Trascrivi dal testo sulla durata di vita delle nane bianche il passo compreso tra "I ricercatori hanno" e "mentre l’altra sfugge.", estremi inclusi.

* _Documento di partenza_
- - - -
Le stime precedenti sulla durata di vita delle nane bianche, che non tenevano conto dell’effetto della radiazione di tipo Hawking, indicavano un orizzonte temporale di 10¹¹⁰⁰
anni. L’autore principale dello studio, Heino Falcke, ha commentato: “Quindi la fine definitiva dell’universo arriverà molto prima del previsto, ma fortunatamente richiederà comunque un tempo molto lungo“.

I ricercatori hanno condotto i loro calcoli con rigore scientifico, basandosi su una reinterpretazione della teoria della radiazione di Hawking formulata nel 1975 dal fisico Stephen Hawking. La sua ipotesi rivoluzionaria suggeriva che, contrariamente ai principi della relatività generale, i buchi neri potessero emettere particelle e radiazione. Questo fenomeno si verifica ai margini del buco nero, dove fluttuazioni quantistiche possono portare alla creazione di coppie di particelle temporanee. Prima che queste particelle si annichiliscano a vicenda, una può cadere nel buco nero, mentre l’altra sfugge.
- - - -
* _Righe estratte_

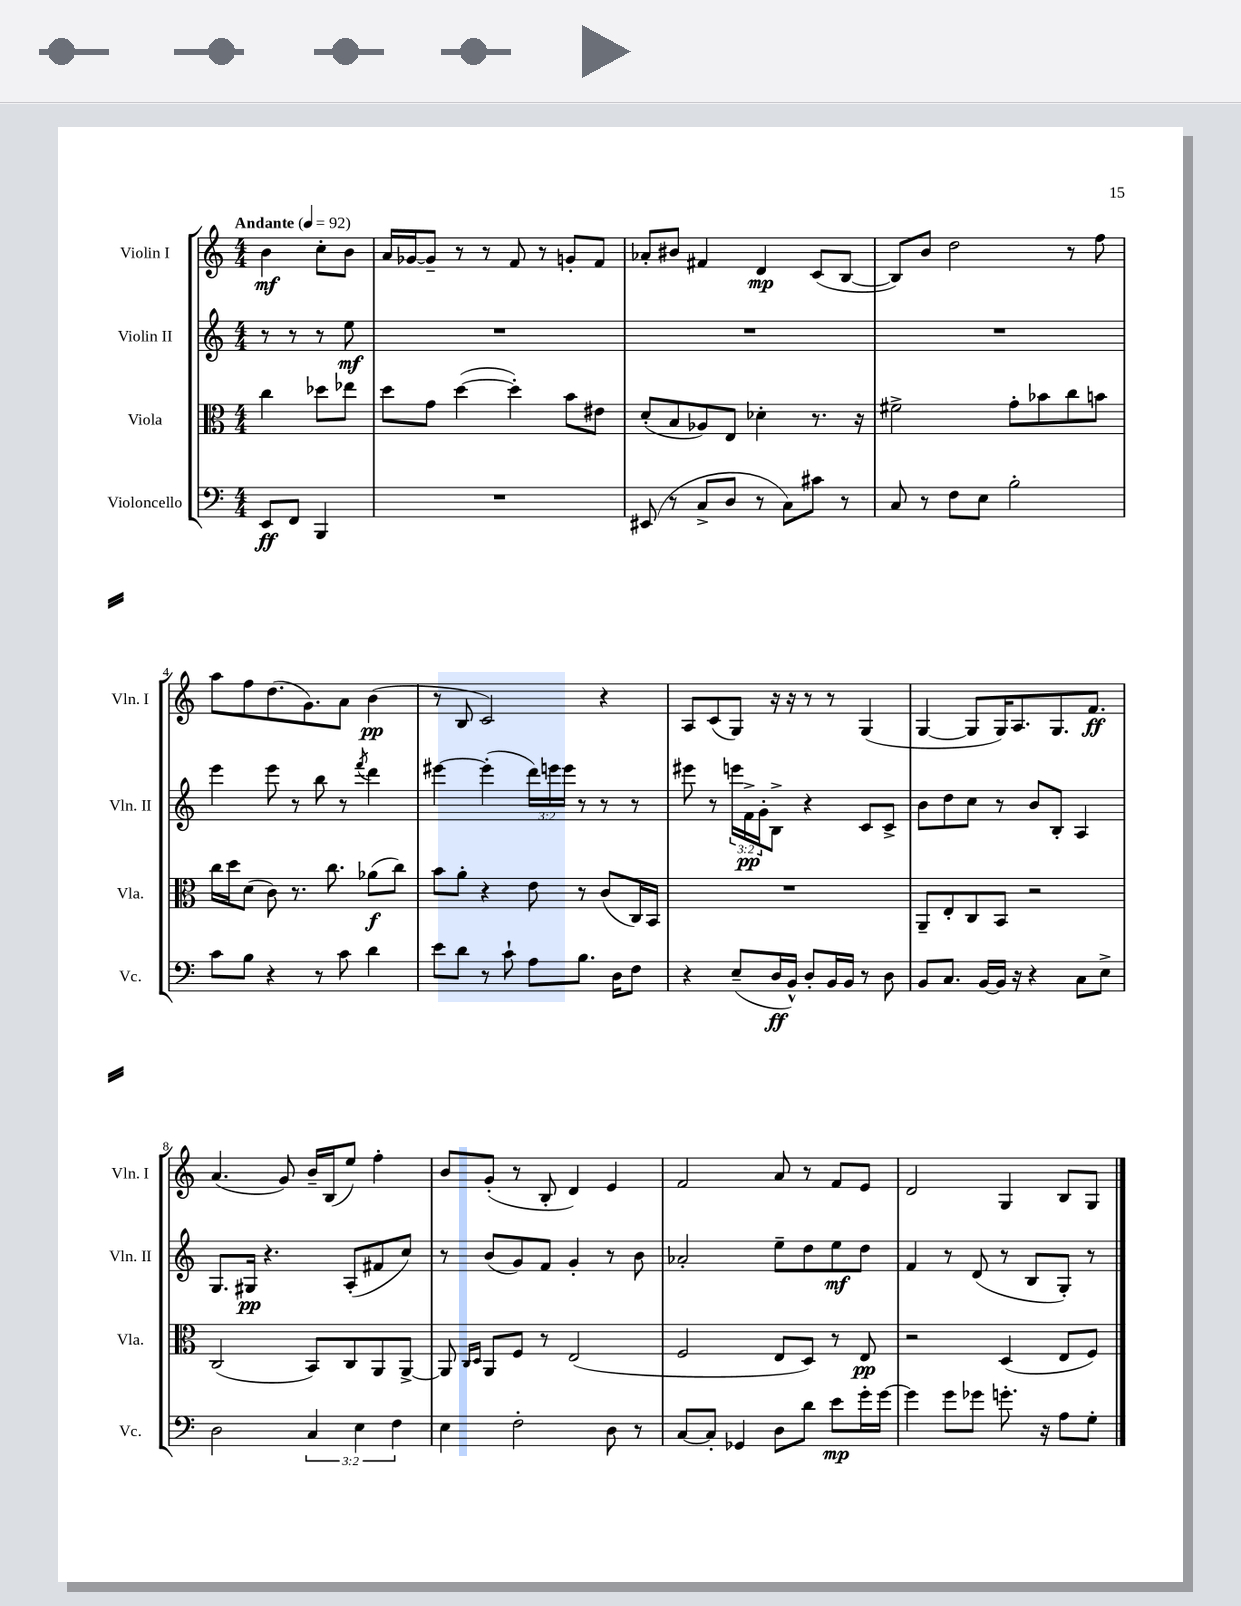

**kern	**dynam	**kern	**dynam	**kern	**dynam	**kern	**dynam
*part4	*part4	*part3	*part3	*part2	*part2	*part1	*part1
*staff4	*staff4	*staff3	*staff3	*staff2	*staff2	*staff1	*staff1
*I"Violoncello	*	*I"Viola	*	*I"Violin II	*	*I"Violin I	*
*I'Vc.	*	*I'Vla.	*	*I'Vln. II	*	*I'Vln. I	*
*clefF4	*	*clefC3	*	*clefG2	*	*clefG2	*
*k[]	*	*k[]	*	*k[]	*	*k[]	*
*M4/4	*	*M4/4	*	*M4/4	*	*M4/4	*
*MM92	*	*MM92	*	*MM92	*	*MM92	*
=	=	=	=	=	=	=	=
!	!	!	!	!	!	!LO:TX:a:B:t=Andante	!
8EE/L	ff	4cc\	.	8r	.	4b\	mf
8FF/J	.	.	.	8r	.	.	.
4BBB/	.	8dd-X\L	.	8r	.	8cc'\L	.
.	.	8ee-X\J	.	8ee\	mf	8b\J	.
=1	=1	=1	=1	=1	=1	=1	=1
1r	.	8dd\L	.	1r	.	16a/LL	.
.	.	.	.	.	.	[16g-X/J	.
.	.	8g\J	.	.	.	8g-~/J]	.
.	.	([4dd\	.	.	.	8r	.
.	.	.	.	.	.	8r	.
.	.	4dd'\])	.	.	.	8f/	.
.	.	.	.	.	.	8r	.
.	.	8b\L	.	.	.	8gn'/L	.
.	.	8e#X\J	.	.	.	8f/J	.
=2	=2	=2	=2	=2	=2	=2	=2
(8EE#X/	.	(8d'/L	.	1r	.	8a-X'/L	.
8r	.	8B/	.	.	.	8b#X/J	.
8C^/L	.	8A-X/)	.	.	.	4f#X/	.
8D/J	.	8E/J	.	.	.	.	.
8r	.	4d-X'\	.	.	.	4d/	mp
8C\L)	.	.	.	.	.	.	.
8c#X\J	.	8.r	.	.	.	(8c/L	.
8r	.	.	.	.	.	[8B/J	.
.	.	16r	.	.	.	.	.
=3	=3	=3	=3	=3	=3	=3	=3
8C/	.	2f#X^\	.	1r	.	8B/L])	.
8r	.	.	.	.	.	8b/J	.
8F\L	.	.	.	.	.	2dd\	.
8E\J	.	.	.	.	.	.	.
2B'\	.	8g'\L	.	.	.	.	.
.	.	8b-X\	.	.	.	.	.
.	.	8cc\	.	.	.	8r	.
.	.	8bn\J	.	.	.	8ff\	.
!!LO:LB:g=z
=4	=4	=4	=4	=4	=4	=4	=4
8c\L	.	16cc\LL	.	4eee\	.	8aa\L	.
.	.	16dd\J	.	.	.	.	.
8B\J	.	(8d\J	.	.	.	8ff\	.
4r	.	8c\)	.	8eee\	.	(8.dd\	.
.	.	8.r	.	8r	.	.	.
.	.	.	.	.	.	8.g\)	.
8r	.	.	.	8bb\	.	.	.
.	.	8.cc\	.	.	.	.	.
8c\	.	.	.	8r	.	8a\J	.
.	.	.	.	8qfff/	.	.	.
4d\	.	(8a-X\L	f	4ddd\	.	(4b\	pp
.	.	8cc\J)	.	.	.	.	.
=5	=5	=5	=5	=5	=5	=5	=5
8e\L	.	8b\L	.	[4eee#X\	.	8r	.
8d\J	.	8a'\J	.	.	.	8B/	.
8r	.	4r	.	(4eee#'\]	.	2c/)	.
8c`\	.	.	.	.	.	.	.
8A\L	.	8e\	.	24ddd\LL)	.	.	.
.	.	.	.	24eeen\	.	.	.
.	.	.	.	24eee\JJ	.	.	.
8.B\J	.	8r	.	8r	.	.	.
.	.	(8c/L	.	8r	.	4r	.
16D\KL	.	.	.	.	.	.	.
8F\J	.	16C/L)	.	8r	.	.	.
.	.	16BB/JJ	.	.	.	.	.
=6	=6	=6	=6	=6	=6	=6	=6
4r	.	1r	.	8eee#X\	.	8A/L	.
.	.	.	.	8r	.	(8c/	.
(8E~/L	.	.	.	24eeen\LL	.	8G/J)	.
.	.	.	.	24f^\	pp	.	.
.	.	.	.	24g'\J	.	.	.
16D/L	ff	.	.	8B^\J	.	16r	.
16BB^^/JJ)	.	.	.	.	.	16r	.
8D'/L	.	.	.	4r	.	8r	.
16BB/L	.	.	.	.	.	8r	.
16BB/JJ	.	.	.	.	.	.	.
8r	.	.	.	8c/L	.	(4G/	.
8D\	.	.	.	8c^/J	.	.	.
=7	=7	=7	=7	=7	=7	=7	=7
8BB/L	.	8AA~/L	.	8b\L	.	[4G/	.
8.C/J	.	8E'/	.	8dd\	.	.	.
.	.	8C/	.	8cc\J	.	8G/L]	.
[16BB/LL	.	.	.	.	.	.	.
16BB/JJ]	.	8BB/J	.	8r	.	16G/K)	.
16r	.	.	.	.	.	8.A/	.
4r	.	2r	.	8b/L	.	.	.
.	.	.	.	8B'/J	.	8.G/	.
8C\L	.	.	.	4A/	.	.	.
.	.	.	.	.	.	8.f/J	ff
8E^\J	.	.	.	.	.	.	.
!!LO:LB:g=z
=8	=8	=8	=8	=8	=8	=8	=8
2D\	.	(2C/	.	8.G/L	.	(4.a/	.
.	.	.	.	16G#X/Jk	pp	.	.
.	.	.	.	4.r	.	.	.
.	.	.	.	.	.	8g/)	.
6C/	.	8BB/L)	.	.	.	16b~/LL	.
.	.	.	.	.	.	(16B/J	.
.	.	8C/	.	(8A'/L	.	8ee/J)	.
6E\	.	.	.	.	.	.	.
.	.	8AA/	.	8f#X/	.	4ff'\	.
6F\	.	.	.	.	.	.	.
.	.	[8AA^/J	.	8cc/J)	.	.	.
=9	=9	=9	=9	=9	=9	=9	=9
4E\	.	8AA/]	.	8r	.	8b/L	.
.	.	16qqC/LL	.	.	.	.	.
.	.	16qqD/JJ	.	.	.	.	.
.	.	8AA/L	.	(8b/L	.	(8g'/J	.
2F'\	.	8F/J	.	8g/)	.	8r	.
.	.	8r	.	8f/J	.	8B'/	.
.	.	(2E/	.	4g'/	.	4d/)	.
8D\	.	.	.	8r	.	4e/	.
8r	.	.	.	8b\	.	.	.
=10	=10	=10	=10	=10	=10	=10	=10
[8C/L	.	2F/	.	2a-X'/	.	2f/	.
8C'/J]	.	.	.	.	.	.	.
4GG-X/	.	.	.	.	.	.	.
8D\L	.	8E/L	.	8ee~\L	.	8a/	.
8d\J	.	8D/J)	.	8dd\	.	8r	.
8e\L	mp	8r	.	8ee\	mf	8f/L	.
16g'\L	.	8E/	pp	8dd\J	.	8e/J	.
[16g\JJ	.	.	.	.	.	.	.
=11	=11	=11	=11	=11	=11	=11	=11
4g\]	.	2r	.	4f/	.	2d/	.
8g\L	.	.	.	8r	.	.	.
8g-X\J	.	.	.	(8d/	.	.	.
8.gn'\	.	(4D/	.	8r	.	4G/	.
.	.	.	.	8B/L	.	.	.
16r	.	.	.	.	.	.	.
8A\L	.	8E/L	.	8G'/J)	.	8B/L	.
8G'\J	.	8F/J)	.	8r	.	8G/J	.
==	==	==	==	==	==	==	==
*-	*-	*-	*-	*-	*-	*-	*-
- - - -
* _Esito del compito_
I ricercatori hanno condotto i loro calcoli con rigore scientifico, basandosi su una reinterpretazione della teoria della radiazione di Hawking formulata nel 1975 dal fisico Stephen Hawking. La sua ipotesi rivoluzionaria suggeriva che, contrariamente ai principi della relatività generale, i buchi neri potessero emettere particelle e radiazione. Questo fenomeno si verifica ai margini del buco nero, dove fluttuazioni quantistiche possono portare alla creazione di coppie di particelle temporanee. Prima che queste particelle si annichiliscano a vicenda, una può cadere nel buco nero, mentre l’altra sfugge.